Les éléments produits par la société sont dès lors insuffisants à caractériser l’existence d’un différend médical remettant en cause l’appréciation du médecin-conseil de la caisse.
En l’absence de commencement de preuve justifiant la mise en œuvre d’une expertise, la société sera déboutée de sa demande de réduction du taux d’IPP ainsi que de sa demande de mesure d’instruction.
En conséquence, le taux d’IPP de 22 %, dont 7 % au titre de l’incidence professionnel, sera confirmé dans les rapports caisse/ employeur.

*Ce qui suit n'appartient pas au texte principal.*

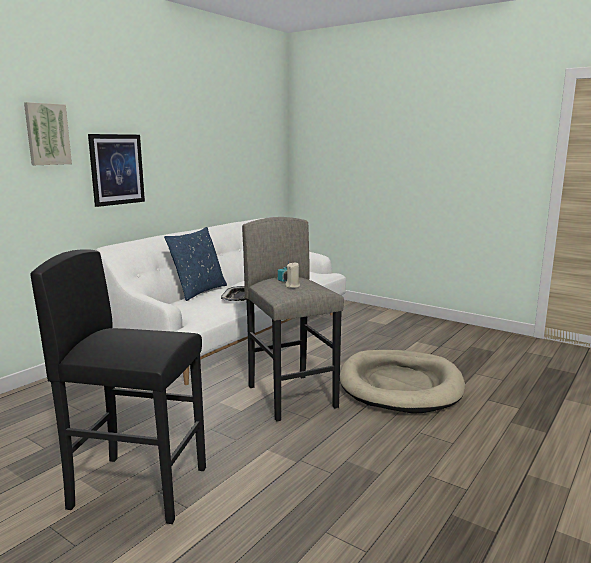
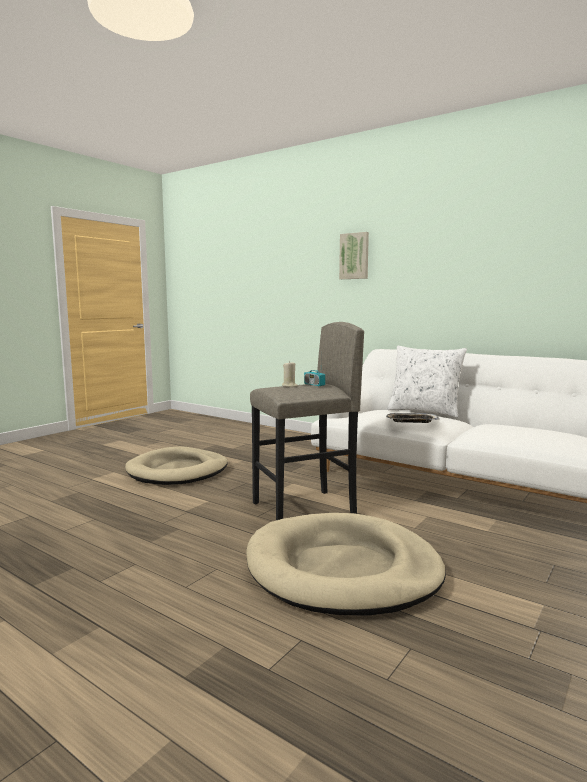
camera: 90 degrees right, 5 degrees down
black stool [30,249,206,524] -> beige dog bed [125,446,228,485]
picture [88,134,145,207] -> none
blue pillow [164,227,227,301] -> white pillow [387,346,467,418]

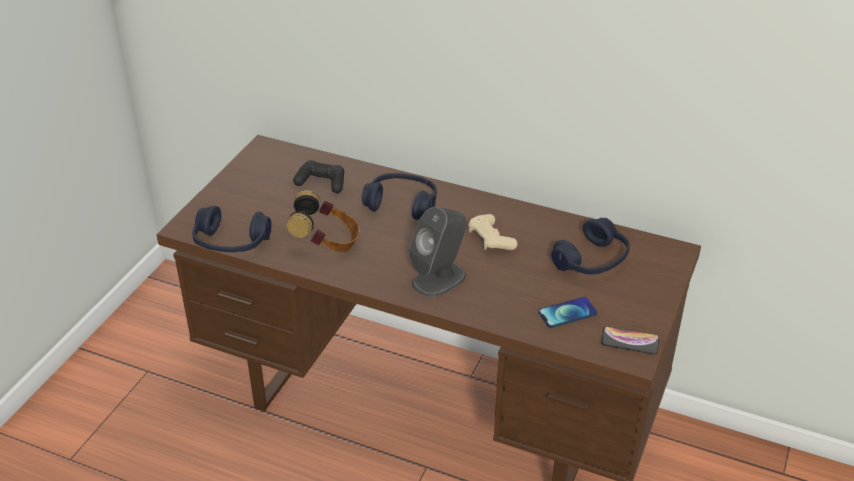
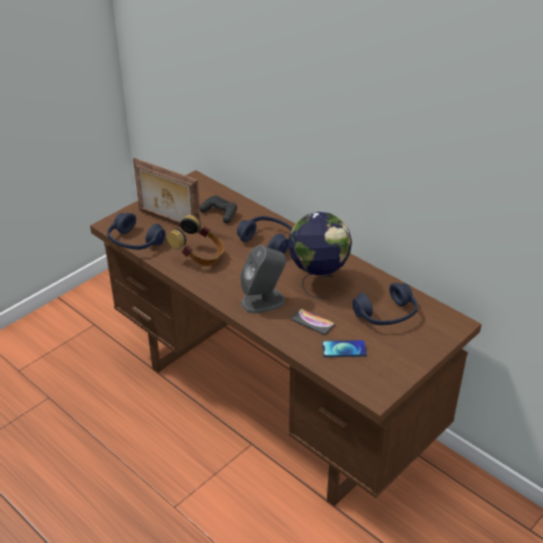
camera: 20 degrees right, 0 degrees up
beige game controller [468,214,518,250] -> globe [288,212,352,299]
phone [601,326,659,354] -> phone moved to [291,308,335,335]
none -> picture frame [133,158,201,233]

Sur les demandes accessoires
En application de l’article 696 du code de procédure civile, il conviendra de condamner la SAS [1] aux dépens de l’instance dès lors qu’elle succombe.
PAR CES MOTIFS,
Le tribunal, statuant par jugement contradictoire, rendu en premier ressort et mis à disposition au greffe,
DÉBOUTE la SAS [1] de sa demande de révision à 5 % du taux d’incapacité permanente partielle présenté par M. [J] [G], le 18 septembre 2022, date de consolidation, résultant de l’accident du travail survenu le 7 juillet 2021 ;
DÉBOUTE la SAS [1] de sa demande d’expertise ;
FIXE à 22 %, dont 7 % au titre de l’incidence professionnel, dans les rapports caisse/ employeur le taux d’incapacité permanente partielle présenté par M. [J] [G], le 18 septembre 2022, date de consolidation, résultant de l’accident du travail survenu le 7 juillet 2021 ;
CONDAMNE la SAS [1] aux entiers dépens de l’instance.
Et le présent jugement est signé par Matthieu DANGLA, Vice-Président et par Stéphane DEMARI, Greffier, présents lors du prononcé.